Feature gate and version requirements¶
Requirement |
Value |
|---|---|
Feature gate |
|
Minimum ScyllaDB version |
2025.2 |
The feature gate must be enabled in the Operator’s command-line flags. The Operator also checks the ScyllaDB container image version and only adds the init container when the version satisfies ≥ 2025.2.0.
See Feature gates for instructions on enabling feature gates.
Limitations¶
Node replacement — Bootstrap synchronisation does not apply to nodes being added as replacements for dead nodes. You must verify the replacement prerequisites manually.
Manual multi-DC with ScyllaCluster — When multiple
ScyllaClusterresources are manually configured as a multi-datacenter cluster, node statuses can only be propagated within a single datacenter. Check node status in all datacenters manually before adding nodes.Alpha status — The feature is opt-in while ScyllaDB versions prior to 2025.2 are still supported by the Operator.
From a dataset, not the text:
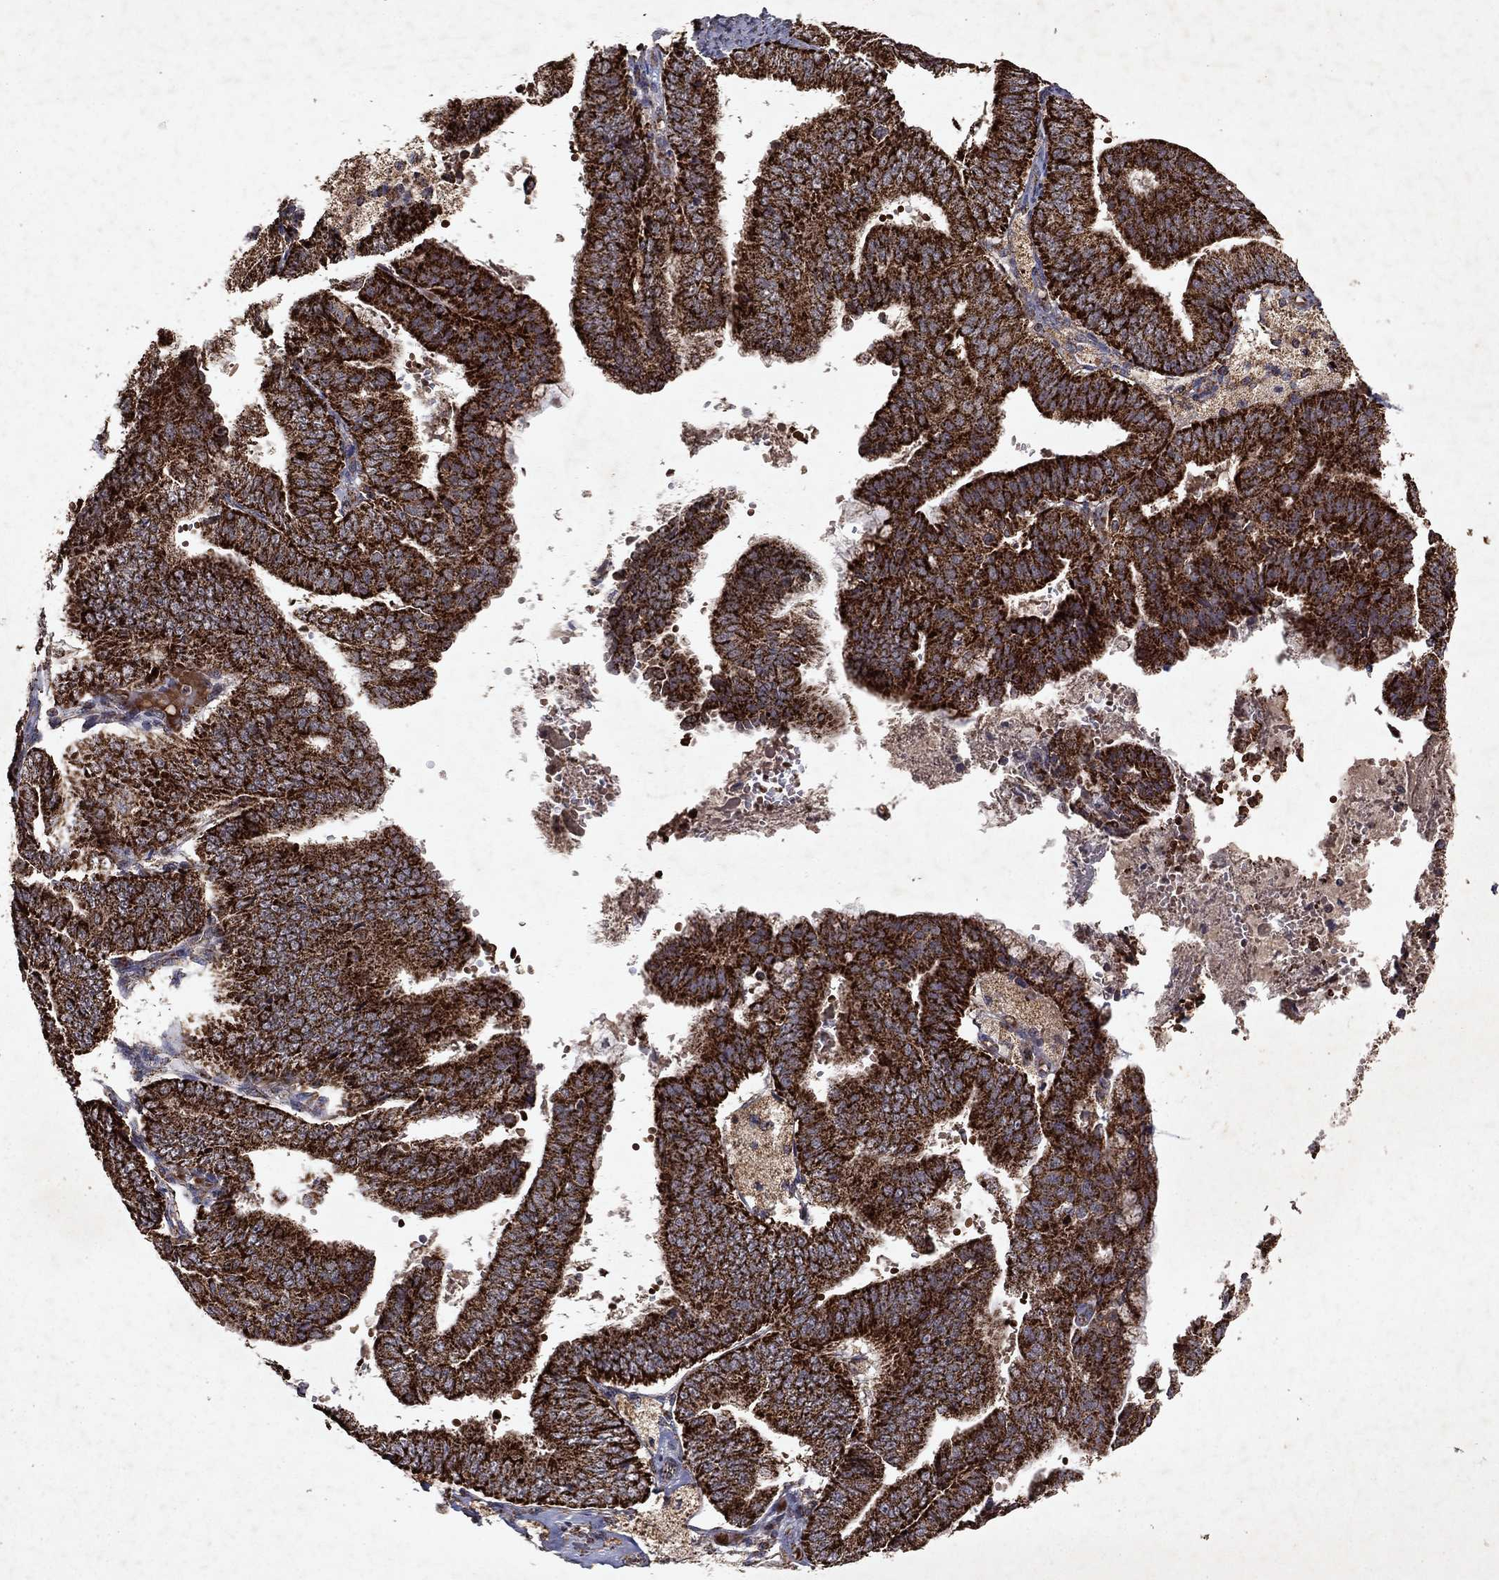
{"staining": {"intensity": "strong", "quantity": ">75%", "location": "cytoplasmic/membranous"}, "tissue": "endometrial cancer", "cell_type": "Tumor cells", "image_type": "cancer", "snomed": [{"axis": "morphology", "description": "Adenocarcinoma, NOS"}, {"axis": "topography", "description": "Endometrium"}], "caption": "Strong cytoplasmic/membranous positivity for a protein is seen in approximately >75% of tumor cells of endometrial adenocarcinoma using immunohistochemistry (IHC).", "gene": "PYROXD2", "patient": {"sex": "female", "age": 63}}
Overriding the precondition¶
In scenarios where you need to bypass the barrier for a specific node or an entire datacenter, apply the force annotation:
kubectl annotate service <member-service-name> \
scylla-operator.scylladb.com/force-proceed-to-bootstrap=true
kubectl -n=<namespace> annotate scyllacluster <name> \
scylla-operator.scylladb.com/force-proceed-to-bootstrap=true
The annotation is propagated from the ScyllaCluster through the internal ScyllaDBDatacenter resource (which shares the same name) to all member Services in the datacenter.
Caution
Forcing bootstrap bypass disables the safety check. Use this only when you are certain the cluster is in a healthy state or when recovering from a known issue.